Go through the data below. Pull out every line that has the word "COLORE".

*** Opening of EXERCISE INPUT ***

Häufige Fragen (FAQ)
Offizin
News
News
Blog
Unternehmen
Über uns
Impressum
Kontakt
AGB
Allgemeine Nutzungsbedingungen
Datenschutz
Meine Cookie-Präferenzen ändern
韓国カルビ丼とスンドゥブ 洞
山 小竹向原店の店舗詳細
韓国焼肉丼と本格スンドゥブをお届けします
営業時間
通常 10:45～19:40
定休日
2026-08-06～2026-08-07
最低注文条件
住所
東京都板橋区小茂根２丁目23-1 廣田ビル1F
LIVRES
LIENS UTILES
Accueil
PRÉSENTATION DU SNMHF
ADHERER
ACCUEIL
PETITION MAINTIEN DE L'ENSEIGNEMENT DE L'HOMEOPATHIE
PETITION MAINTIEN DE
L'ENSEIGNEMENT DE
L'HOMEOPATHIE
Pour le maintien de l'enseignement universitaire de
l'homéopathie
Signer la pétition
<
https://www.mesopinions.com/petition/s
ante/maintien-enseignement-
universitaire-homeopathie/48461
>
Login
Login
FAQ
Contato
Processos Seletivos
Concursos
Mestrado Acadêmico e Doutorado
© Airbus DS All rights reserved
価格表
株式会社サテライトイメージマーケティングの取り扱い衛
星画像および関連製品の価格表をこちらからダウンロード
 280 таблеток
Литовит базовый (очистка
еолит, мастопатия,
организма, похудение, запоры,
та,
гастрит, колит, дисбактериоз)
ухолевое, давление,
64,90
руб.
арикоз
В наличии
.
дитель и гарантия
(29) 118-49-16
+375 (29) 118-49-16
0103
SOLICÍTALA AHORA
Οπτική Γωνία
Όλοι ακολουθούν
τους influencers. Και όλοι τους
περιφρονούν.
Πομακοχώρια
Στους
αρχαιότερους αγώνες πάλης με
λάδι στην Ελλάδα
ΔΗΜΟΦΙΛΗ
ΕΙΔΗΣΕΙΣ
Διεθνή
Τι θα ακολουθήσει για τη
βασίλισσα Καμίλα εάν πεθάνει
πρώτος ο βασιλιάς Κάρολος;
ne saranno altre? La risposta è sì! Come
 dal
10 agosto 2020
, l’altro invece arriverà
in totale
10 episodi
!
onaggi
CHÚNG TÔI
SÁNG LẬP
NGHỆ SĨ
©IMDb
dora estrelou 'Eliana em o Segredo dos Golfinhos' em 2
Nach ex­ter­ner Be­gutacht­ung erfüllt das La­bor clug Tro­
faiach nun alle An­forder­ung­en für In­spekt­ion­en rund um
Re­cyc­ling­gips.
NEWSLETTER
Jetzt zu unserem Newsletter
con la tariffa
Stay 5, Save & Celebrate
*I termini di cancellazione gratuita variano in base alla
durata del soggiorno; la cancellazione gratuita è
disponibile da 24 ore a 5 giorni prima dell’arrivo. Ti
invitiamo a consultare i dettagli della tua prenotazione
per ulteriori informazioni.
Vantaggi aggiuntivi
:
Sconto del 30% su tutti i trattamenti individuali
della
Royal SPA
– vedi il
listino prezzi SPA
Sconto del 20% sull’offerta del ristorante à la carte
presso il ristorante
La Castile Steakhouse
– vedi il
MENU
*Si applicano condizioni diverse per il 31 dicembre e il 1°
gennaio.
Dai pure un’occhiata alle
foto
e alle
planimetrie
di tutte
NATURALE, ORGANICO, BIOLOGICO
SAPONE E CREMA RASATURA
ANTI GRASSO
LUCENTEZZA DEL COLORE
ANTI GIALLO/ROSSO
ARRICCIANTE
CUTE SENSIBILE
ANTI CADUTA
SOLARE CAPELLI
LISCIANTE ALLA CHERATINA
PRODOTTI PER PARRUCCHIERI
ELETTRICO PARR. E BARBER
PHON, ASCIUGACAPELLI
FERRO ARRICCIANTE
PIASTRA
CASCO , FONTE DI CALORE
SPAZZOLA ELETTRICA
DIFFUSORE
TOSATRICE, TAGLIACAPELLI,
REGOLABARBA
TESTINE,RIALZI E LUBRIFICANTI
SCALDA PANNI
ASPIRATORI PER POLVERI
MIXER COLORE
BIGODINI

*** Close of EXERCISE INPUT ***

• OUTPUT BELOW:
LUCENTEZZA DEL COLORE
MIXER COLORE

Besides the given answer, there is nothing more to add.